Salvatore Giuliano


Dopo un intermezzo leggero, torniamo ai film degni di questo nome con un fulgido esemplare del Neorealismo italiano. Posso dire una cosa sconveniente e vergognosa? A me il Neorealismo non piace. Lo considero una tassa dovuta, un sacrificio necessario sull'altare della storia dell'Arte in senso lato. E' un po' come leggere Verga: mi mette a disagio tutta questa ostentata e truce, brutta verità. Ciò detto, è imprescindibile Verga, come lo è Picasso (che pure non mi piace), come lo è Berlioz (idem come sopra), come lo è il Neorealismo. Eccomi dunque a pagare il mio tributo a Francesco Rosi con questo antesignano del docu-film, Salvatore Giuliano.
Il Turiddu del titolo fu un bandito che nel secondo dopoguerra operò con la fazione separatista siciliana, che voleva l'indipendenza dell'isola dall'Italia e l'annessione agli Stati Uniti d'America. Tanti gruppi di disperati fecero da pedine nei grossi giochi orchestrati dalla mafia e dall'esercito, che cercavano, ognuno a suo modo e all'occorrenza embricandosi, di ottenere un qualche controllo su questa terra difficile, accumulando morti.

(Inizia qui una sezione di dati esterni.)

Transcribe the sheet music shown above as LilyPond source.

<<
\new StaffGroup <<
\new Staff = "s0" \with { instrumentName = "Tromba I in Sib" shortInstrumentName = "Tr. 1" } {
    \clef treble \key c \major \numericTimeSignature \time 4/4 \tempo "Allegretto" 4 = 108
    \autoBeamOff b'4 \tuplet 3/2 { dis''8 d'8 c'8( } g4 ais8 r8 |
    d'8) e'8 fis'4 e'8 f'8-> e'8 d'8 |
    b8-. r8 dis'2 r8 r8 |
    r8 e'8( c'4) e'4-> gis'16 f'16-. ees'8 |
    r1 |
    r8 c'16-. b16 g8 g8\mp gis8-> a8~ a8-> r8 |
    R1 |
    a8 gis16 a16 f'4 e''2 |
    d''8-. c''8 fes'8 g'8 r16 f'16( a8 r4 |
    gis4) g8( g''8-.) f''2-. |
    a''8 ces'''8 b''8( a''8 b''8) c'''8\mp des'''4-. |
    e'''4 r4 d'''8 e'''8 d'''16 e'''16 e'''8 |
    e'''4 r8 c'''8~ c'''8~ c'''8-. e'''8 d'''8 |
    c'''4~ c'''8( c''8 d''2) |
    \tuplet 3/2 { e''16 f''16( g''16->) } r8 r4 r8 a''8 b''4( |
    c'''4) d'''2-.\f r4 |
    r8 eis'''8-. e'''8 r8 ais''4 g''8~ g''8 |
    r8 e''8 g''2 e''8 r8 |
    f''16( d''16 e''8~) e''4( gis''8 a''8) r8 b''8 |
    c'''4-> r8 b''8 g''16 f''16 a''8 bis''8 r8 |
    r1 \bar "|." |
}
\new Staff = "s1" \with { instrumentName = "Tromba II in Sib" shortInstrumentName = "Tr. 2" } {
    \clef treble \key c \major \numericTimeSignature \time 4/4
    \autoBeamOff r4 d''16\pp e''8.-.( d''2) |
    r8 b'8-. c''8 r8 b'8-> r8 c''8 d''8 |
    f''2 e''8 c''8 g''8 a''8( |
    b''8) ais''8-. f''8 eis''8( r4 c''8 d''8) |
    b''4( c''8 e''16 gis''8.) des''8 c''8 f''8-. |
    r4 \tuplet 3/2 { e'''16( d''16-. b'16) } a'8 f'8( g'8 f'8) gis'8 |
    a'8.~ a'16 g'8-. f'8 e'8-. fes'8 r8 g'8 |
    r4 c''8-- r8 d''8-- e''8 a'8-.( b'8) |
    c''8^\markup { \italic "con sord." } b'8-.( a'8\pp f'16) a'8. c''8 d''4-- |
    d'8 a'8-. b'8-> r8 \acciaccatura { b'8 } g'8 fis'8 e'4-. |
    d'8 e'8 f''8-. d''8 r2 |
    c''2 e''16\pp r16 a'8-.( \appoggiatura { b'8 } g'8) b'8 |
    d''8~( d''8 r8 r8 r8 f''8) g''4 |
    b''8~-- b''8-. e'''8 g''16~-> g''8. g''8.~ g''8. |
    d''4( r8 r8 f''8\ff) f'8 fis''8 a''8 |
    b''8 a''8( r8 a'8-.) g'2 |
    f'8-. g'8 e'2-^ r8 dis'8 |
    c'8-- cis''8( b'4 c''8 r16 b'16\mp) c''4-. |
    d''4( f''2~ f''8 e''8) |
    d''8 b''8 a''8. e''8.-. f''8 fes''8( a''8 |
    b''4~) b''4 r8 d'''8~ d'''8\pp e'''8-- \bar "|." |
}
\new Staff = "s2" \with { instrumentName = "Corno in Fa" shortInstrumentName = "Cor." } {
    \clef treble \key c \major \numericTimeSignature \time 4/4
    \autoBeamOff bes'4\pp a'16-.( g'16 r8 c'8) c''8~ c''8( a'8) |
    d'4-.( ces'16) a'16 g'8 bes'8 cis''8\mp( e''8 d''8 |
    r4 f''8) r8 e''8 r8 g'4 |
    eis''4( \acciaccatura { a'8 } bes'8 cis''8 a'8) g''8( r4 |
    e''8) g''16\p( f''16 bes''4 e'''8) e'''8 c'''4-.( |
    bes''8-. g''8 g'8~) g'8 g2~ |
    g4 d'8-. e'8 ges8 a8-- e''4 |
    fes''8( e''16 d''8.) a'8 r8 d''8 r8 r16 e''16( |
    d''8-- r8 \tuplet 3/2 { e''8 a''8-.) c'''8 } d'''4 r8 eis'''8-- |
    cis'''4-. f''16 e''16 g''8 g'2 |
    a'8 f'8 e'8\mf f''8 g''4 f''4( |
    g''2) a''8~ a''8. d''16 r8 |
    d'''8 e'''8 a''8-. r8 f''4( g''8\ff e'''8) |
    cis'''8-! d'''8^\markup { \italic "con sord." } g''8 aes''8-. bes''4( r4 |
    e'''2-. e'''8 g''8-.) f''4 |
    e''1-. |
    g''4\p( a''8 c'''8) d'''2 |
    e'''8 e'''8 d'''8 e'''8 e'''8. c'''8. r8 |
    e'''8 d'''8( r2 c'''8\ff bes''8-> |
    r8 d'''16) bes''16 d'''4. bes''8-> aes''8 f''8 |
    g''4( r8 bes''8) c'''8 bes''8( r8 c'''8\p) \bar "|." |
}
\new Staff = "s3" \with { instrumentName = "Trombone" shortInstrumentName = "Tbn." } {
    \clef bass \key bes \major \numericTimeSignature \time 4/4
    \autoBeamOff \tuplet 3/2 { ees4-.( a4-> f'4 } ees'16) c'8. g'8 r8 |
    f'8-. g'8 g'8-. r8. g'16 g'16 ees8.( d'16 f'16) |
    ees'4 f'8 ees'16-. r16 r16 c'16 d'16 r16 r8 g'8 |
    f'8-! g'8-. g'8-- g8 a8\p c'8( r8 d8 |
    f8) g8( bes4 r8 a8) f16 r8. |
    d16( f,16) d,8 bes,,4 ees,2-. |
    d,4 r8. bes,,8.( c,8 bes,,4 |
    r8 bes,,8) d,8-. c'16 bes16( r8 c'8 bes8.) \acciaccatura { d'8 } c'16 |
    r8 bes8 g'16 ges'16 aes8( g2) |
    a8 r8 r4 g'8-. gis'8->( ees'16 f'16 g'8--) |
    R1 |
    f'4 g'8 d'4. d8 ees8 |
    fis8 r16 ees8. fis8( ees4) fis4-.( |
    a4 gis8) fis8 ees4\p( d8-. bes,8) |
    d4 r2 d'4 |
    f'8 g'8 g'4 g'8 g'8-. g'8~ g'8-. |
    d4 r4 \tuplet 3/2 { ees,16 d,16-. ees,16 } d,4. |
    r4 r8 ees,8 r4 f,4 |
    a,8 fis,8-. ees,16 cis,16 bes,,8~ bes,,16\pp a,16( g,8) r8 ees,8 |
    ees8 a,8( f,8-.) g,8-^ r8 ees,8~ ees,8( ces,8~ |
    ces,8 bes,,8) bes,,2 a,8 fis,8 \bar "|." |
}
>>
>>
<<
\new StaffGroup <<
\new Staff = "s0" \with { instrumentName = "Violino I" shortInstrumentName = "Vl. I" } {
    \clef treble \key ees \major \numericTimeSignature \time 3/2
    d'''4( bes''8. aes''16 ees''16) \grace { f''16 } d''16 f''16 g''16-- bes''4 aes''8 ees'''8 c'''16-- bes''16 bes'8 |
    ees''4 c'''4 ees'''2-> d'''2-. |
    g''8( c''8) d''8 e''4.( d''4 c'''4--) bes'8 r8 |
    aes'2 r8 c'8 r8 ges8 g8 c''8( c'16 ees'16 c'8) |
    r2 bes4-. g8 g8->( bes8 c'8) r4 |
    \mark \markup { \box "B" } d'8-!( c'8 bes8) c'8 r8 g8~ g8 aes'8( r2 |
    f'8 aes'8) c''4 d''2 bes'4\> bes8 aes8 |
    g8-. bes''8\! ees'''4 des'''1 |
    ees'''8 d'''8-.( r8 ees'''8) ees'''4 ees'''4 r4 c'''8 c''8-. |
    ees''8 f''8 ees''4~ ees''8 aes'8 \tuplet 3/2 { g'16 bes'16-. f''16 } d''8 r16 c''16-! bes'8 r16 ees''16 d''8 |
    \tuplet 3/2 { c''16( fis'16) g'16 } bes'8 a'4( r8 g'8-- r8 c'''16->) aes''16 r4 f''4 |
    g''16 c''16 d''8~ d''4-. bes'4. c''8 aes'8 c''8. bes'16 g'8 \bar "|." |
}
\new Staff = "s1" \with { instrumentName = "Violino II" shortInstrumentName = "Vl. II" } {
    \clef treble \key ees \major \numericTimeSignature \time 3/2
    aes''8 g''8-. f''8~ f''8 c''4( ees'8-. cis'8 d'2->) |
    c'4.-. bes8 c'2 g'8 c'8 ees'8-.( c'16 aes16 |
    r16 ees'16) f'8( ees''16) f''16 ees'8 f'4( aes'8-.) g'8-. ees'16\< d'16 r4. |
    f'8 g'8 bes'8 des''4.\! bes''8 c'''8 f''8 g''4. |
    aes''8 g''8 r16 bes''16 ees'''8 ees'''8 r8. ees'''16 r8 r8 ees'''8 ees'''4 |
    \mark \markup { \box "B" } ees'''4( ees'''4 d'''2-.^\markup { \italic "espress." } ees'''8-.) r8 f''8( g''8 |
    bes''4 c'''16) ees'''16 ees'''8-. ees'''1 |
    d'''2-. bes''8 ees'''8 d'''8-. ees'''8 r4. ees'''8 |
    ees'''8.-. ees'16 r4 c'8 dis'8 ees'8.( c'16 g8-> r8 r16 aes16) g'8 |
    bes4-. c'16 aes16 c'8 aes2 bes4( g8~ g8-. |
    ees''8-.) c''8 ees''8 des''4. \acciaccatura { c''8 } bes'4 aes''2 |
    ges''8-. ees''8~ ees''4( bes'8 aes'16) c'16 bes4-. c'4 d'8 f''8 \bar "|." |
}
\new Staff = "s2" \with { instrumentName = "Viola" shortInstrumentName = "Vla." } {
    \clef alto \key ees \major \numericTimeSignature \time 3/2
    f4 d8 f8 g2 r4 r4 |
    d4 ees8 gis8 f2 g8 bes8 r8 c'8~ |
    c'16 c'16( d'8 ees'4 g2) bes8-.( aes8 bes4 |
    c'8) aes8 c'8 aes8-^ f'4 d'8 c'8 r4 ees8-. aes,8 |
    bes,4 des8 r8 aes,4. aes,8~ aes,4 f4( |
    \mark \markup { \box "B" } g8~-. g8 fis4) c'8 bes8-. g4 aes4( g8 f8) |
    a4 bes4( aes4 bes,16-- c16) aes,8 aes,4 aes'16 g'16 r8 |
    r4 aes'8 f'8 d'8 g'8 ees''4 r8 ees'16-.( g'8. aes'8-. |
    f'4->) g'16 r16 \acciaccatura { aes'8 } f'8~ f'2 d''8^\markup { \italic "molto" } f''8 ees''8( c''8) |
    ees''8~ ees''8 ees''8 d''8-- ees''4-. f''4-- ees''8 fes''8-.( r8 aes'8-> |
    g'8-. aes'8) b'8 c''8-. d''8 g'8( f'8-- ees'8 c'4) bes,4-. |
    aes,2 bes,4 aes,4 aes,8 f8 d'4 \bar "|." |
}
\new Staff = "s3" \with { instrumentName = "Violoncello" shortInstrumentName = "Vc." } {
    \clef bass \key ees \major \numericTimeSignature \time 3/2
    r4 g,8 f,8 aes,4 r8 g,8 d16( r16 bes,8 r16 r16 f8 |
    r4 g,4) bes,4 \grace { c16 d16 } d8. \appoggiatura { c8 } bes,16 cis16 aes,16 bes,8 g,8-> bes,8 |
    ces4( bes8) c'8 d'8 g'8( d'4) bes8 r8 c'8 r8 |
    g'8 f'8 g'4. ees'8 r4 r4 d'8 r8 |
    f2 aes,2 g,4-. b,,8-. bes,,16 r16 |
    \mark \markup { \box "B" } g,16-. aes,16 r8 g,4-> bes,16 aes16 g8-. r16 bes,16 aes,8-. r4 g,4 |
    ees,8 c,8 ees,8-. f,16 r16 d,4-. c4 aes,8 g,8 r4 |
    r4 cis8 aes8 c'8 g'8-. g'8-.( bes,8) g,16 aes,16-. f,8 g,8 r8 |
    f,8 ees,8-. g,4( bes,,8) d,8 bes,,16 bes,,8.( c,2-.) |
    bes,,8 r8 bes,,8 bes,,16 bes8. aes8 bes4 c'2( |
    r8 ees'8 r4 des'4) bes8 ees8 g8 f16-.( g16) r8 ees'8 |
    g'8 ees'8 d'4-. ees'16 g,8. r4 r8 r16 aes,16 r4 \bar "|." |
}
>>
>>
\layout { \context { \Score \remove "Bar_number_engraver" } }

Salvatore Giuliano nel film non si vede mai, se non da morto: il suo fantasma aleggia sopra i suoi luogotenenti che organizzano blitz anti-carabinieri e incursioni paramilitari ai danni dei comunisti (pochi) dell'isola, come nell'episodio di Portella della Ginestra, su cui molte ombre ancora rimangono (il passato è l'unica cosa che siamo certi non conosceremo mai, a differenza del futuro che vivremo).
Quello che Rosi sembra volerci dire, in mezzo a queste faide più vere del vero, è che Giuliano non è tanto importante come bandito di per sé, ma come espressione di un sentimento popolare che non voleva un'unificazione forzata: aveva con sé buona parte dei contadini, per cui era quasi un eroe. Purtroppo i matrimoni combinati non sempre conducono ad una famiglia piena d'amore, ciò che spiegherebbe parte degli attriti che vessano tutt'oggi la nostra penisola.


Le scene in cui vediamo Salvatore, ormai cadavere, ricordano una deposizione (il momento dell'analisi del medico legale, che apre il film) e una pietà, con la madre a lutto che, con pianti di prefica, è chiamata a riconoscerlo.
Mi ha sorpreso, stilisticamente, la coesistenza di un buon livello registico con una fotografia terribile e sgranata: Fellini negli stessi anni girava La Dolce Vita e 8 e 1/2, che appaiono smaglianti e molto meno datati a cinquant'anni di distanza.
Dunque, un plauso al valore storico della documentazione precisa e senza fronzoli e all'impegno didattico su avvenimenti che per molti di noi, specialmente per la mia generazione, rappresentano un buco nero di misconoscenza, ma mi tocca rimanere anti-neorealista: non c'è niente da fare, Bello è un'altra storia.